VW Golf Celebrates 45 Years.
The Golf, the most successful European car, has just turned 45. On 29 March 1974, the Volkswagen plant in Wolfsburg officially started production of what would become its best-seller. Back then, nobody at Volkswagen had any idea that the successor to the legendary Beetle would end up selling more than 35 million units all over the world – and still selling to this day. In purely mathematical terms, a new Golf has been ordered somewhere in the world every 41 seconds, every day, without interruption, since the start of production (SOP) 45 years ago. That is an average of around 780,000 vehicles per year.
Progress & Technology;
Ralf Brandstätter, Chief Operating Officer of Volkswagen: “The Golf is at the very heart of our brand. It stands for progress and technology like no other car. For example, the Golf made safety technology affordable for millions of people for the first time. Thanks to this, it made its mark on an entire generation.” Brandstätter went on to emphasise: “For seven generations, the Golf has made a contribution to the development of Volkswagen as a brand and as a group – into one of the most important automotive producers in the world.”
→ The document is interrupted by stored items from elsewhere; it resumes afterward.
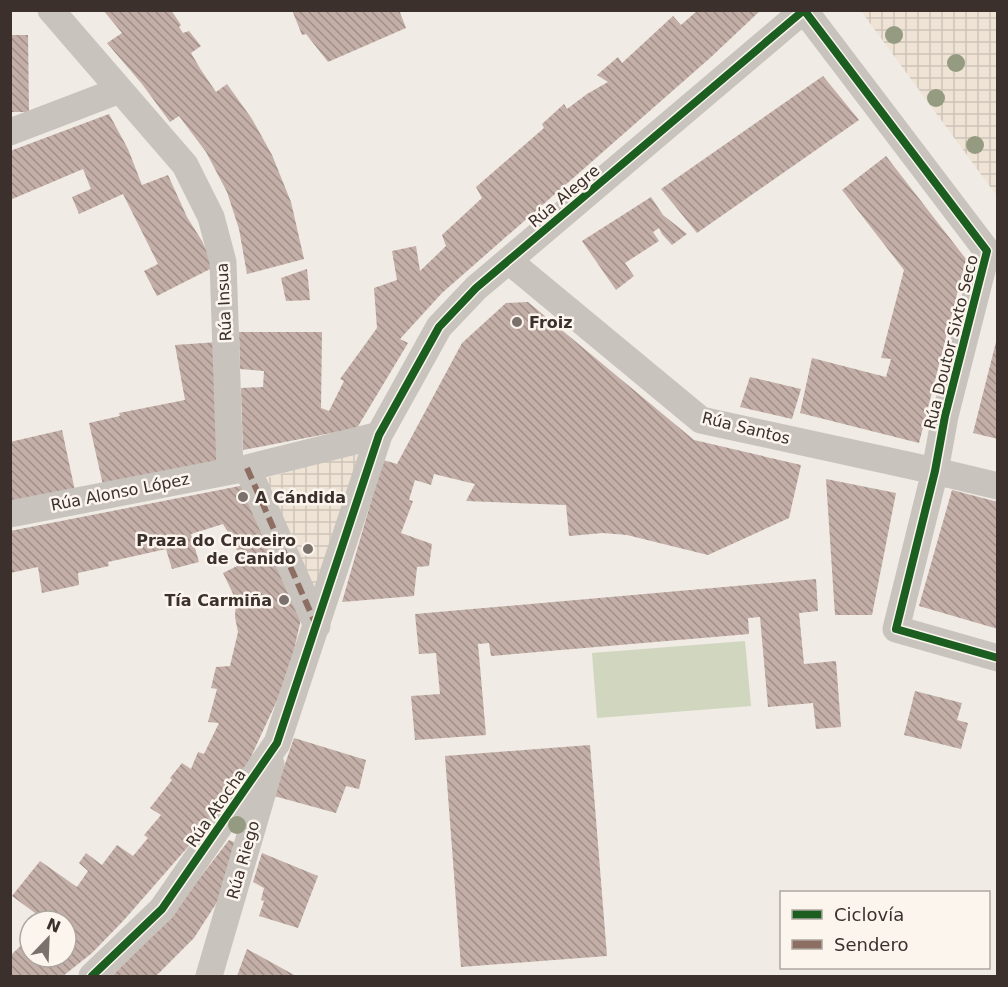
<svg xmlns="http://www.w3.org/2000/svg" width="1008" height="987" font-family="'DejaVu Sans',sans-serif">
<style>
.pitch{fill:#d1d6bf}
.plaza{fill:url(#plaza-grid)}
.building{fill:url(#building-back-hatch)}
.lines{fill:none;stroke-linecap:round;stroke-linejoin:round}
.street{stroke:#c9c3be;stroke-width:27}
.quiet{stroke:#8d6e63;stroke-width:6;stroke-dasharray:12 6;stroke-linecap:butt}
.cycleway-casing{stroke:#fbf5ee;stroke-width:11}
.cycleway{stroke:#1b5e20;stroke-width:8}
.tree{fill:#959b80}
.poi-dot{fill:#7a716c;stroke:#fbf5ee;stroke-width:2}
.labels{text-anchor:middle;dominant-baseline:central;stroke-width:5;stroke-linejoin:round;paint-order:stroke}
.street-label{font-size:16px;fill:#3b302b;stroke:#fbf5ee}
.poi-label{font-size:16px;font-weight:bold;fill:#3b302b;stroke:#fbf5ee;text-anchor:start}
</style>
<defs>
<pattern id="plaza-grid" width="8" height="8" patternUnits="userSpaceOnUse" patternTransform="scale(1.5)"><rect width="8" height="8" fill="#eee3d5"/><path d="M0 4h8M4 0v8" fill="none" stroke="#cdc3b7"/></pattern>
<pattern id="building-back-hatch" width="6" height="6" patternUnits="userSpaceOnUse" patternTransform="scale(1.5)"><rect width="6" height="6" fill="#c3afa7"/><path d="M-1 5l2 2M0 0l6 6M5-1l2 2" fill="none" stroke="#a08f88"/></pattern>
</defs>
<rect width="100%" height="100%" fill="#f0ebe5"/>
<path class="pitch" d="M745,641l6,65 -154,12 -5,-65z"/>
<path class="plaza" d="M861,11h136v185z
M363,450l-50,166 -60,-134z"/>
<path class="building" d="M103,10h68l10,15 -2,2 4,6 6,-2 12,15 -10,7 10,17 15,22 11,-8 25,35 20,36 19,47 13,57 -57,15 -8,-45 -12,-37 -21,-40 -27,-36 -9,6 -28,-38 -35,-41 15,-10z
M292,10h107l7,18 -78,34 -22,-28 -4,1z
M698,10h63l-51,48 -268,235 -42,46 8,4 -51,85 -114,22 -2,-62 22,-1 1,-16 -24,-2 -1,-37h83l-1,76 8,3 15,-30 -4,-2 37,-51 -3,-40 23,-8 -5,-29 24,-5 4,25 26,-25 -4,-11 40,-37 -6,-11 68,-59 -2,-4 22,-20 3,5 20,-15 21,-12 -11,-7 21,-18 4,6 51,-47 8,9z
M10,35h18l1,77h-19z
M823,76l36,44 -162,113 -36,-44z
M109,114l19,35 14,36 26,-10 19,42 15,24 12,26 -57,29 -13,-25 14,-7 -35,-70 -44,20 -7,-17 19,-8 -8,-20 -73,31v-49z
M886,156l80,103 -47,184 -119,-30 12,-55 74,19 5,-18 -10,-1 23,-88 -62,-80z
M651,197l12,18 24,19 -15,11 -10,-11 -3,-6 -6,4 6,9 -34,22 9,13 -18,14 -34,-49z
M307,269l3,31 -24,1 -5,-23z
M528,302l166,138 107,25 -12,53 -81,37 -81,-20 -24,-2 -34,3 -3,-31 -100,-4 9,-17 -41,-10 -3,11 -16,-5 -6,20 4,1 -12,32 31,11 -3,22 -12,1 -3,29 -72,6 41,-142 14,4 65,-121 44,-40z
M997,338l1,1v100l-25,-6z
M218,342l4,120 -119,23 -14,-62 31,-7 -1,-3 66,-13 -10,-55z
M750,377l51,12 -9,30 -52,-12z
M62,430l13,61 -65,13v-62z
M826,479l70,14 -24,122h-37z
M250,484l53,126 -12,53 -12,33 -35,76 -50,68 -70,80 -32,33 -29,23h-53v-20l20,-19v20h36v-36h-20l-34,-25 28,-35 37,26 11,-16 -9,-8 7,-10 16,12 15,-20 16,11 15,-18 -4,-3 17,-20 -11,-7 22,-28 -2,-2 12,-15 9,6 7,-17 6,2 15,-31 -11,-1 9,-33 -6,-1 5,-21 14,-1 8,-34 -3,-15 1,-17 -13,-27 20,-10 -14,-29 -6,-10 -32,10 8,28 -27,7 -6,-20 -58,13 1,4 -31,7 1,12 -37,8 -4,-26 -28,6v-42z
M952,490l46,12v127l-79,-23z
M816,579l2,32 -19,2 5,51 32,-3 5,66 -25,2 -3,-26 -45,4 -8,-90 -12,1 1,16 -258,22 -2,-13 -11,1 8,91 -71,5 -4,-44 29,-2 -4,-41 -17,1 -4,-40z
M915,691l47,12 -5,17 11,3 -7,26 -57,-14z
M294,738l72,22 -7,29 -13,-3 -10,27 -62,-17z
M590,745l17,211 -146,11 -16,-211z
M229,840l10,4 -18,52 -27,42 -38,38h-44l57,-58z
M262,853l56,23 -20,52 -39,-12 5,-15 -3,-1 3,-12 -11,-6z
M247,949l49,27h-59z"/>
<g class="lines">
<path class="street" d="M51,10l134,155 26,52 12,45 7,209
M804,10l183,241 -42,165 -10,55 -39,158 102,29
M10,132l110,-42
M509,261l192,159 234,51 63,15
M247,468l70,158
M10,514l237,-46 132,-33
M92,976l70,-67 115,-166 102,-308 60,-108 37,-39 328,-278
M209,976l62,-212"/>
<path class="quiet" d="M247,468l69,157"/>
<g class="cycleway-casing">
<path id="cycleway" d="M804,10l183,241 -42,165 -10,55 -39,158 102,29
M92,976l70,-67 115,-166 102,-308 60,-108 37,-39 328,-278"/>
</g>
<use href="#cycleway" class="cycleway"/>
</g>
<g class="tree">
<circle cx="894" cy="35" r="9"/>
<circle cx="956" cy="63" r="9"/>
<circle cx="936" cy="98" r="9"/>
<circle cx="975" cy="145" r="9"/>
<circle cx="237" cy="825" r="9"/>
</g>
<g class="poi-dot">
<circle cx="517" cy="322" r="6"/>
<circle cx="243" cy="497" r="6"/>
<circle cx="308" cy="549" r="6"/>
<circle cx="284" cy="600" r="6"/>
</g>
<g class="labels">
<g class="street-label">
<text transform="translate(564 196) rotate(-40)">Rúa Alegre</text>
<text transform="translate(224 302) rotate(-93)">Rúa Insua</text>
<text transform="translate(951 342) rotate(-76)">Rúa Doutor Sixto Seco</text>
<text transform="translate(746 428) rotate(14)">Rúa Santos</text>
<text transform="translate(120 492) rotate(-11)">Rúa Alonso López</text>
<text transform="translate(216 808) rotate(-55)">Rúa Atocha</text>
<text transform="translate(243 860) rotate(-74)">Rúa Riego</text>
</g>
<g class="poi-label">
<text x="529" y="322">Froiz</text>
<text x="255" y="497">A Cándida</text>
<text x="296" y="540" text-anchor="end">Praza do Cruceiro<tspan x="296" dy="18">de Canido</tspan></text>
<text x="272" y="600" text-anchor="end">Tía Carmiña</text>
</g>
</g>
<rect width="1008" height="987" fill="none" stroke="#3b302b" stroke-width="24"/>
<rect x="780" y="891" width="210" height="78" fill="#fbf5ee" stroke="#aea6a0" stroke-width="1.5"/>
<rect x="792" y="910" width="30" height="9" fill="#1b5e20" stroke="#aea6a0" stroke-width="1.5"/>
<text x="834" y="921" font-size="18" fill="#3b302b">Ciclovía</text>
<rect x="792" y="940" width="30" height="9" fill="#8d6e63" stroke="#aea6a0" stroke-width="1.5"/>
<text x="834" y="951" font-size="18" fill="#3b302b">Sendero</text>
<g transform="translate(48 939) rotate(23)"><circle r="28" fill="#fbf5ee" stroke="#aea6a0" stroke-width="1.5"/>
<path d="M0-4.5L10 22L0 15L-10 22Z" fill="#7a716c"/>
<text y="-9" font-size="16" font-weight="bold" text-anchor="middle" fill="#3b302b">N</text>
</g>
</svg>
Dr. Stefan Loth, Plant Manager at Volkswagen in Wolfsburg: “In 1974, our employees were facing the challenge of switching from the Beetle to the Golf. Since then, we have consistently continued to develop our main plant and today, in addition to the Golf, we produce the e-Golf, the Golf GTE, the Golf Sportsvan, and three additional models here in Wolfsburg.”
Key Product Pillar;
As one of the compact models on the global market that most defies classification, the Golf is set to remain a key product pillar of the Volkswagen brand. With its state-of-the-art drive, assist systems, Infotainment and operating systems, it will provide a decisive impetus for the future of mobility.
1974 VW Golf – Interesting Facts;
In 1974, the VW Golf was available in 3-door and 5-door hatchback bodystyles, had 5 seats and a 300-litre boot, while (petrol-only) engine options consisted of a 1.1-litre (50PS) unit, or a 1.5-litre (70PS) – both featuring four-cylinders. Four trim levels were available from launch – Golf and Golf L (both 50PS), Golf S and Golf LS (both 70PS). All models were front-wheel drive, while transmission options were either four-speed manual, or 3-speed automatic. The claimed maximum speed from the 50PS engine was 140km/h, while the 70PS engine was capable of a top speed of 160km/h.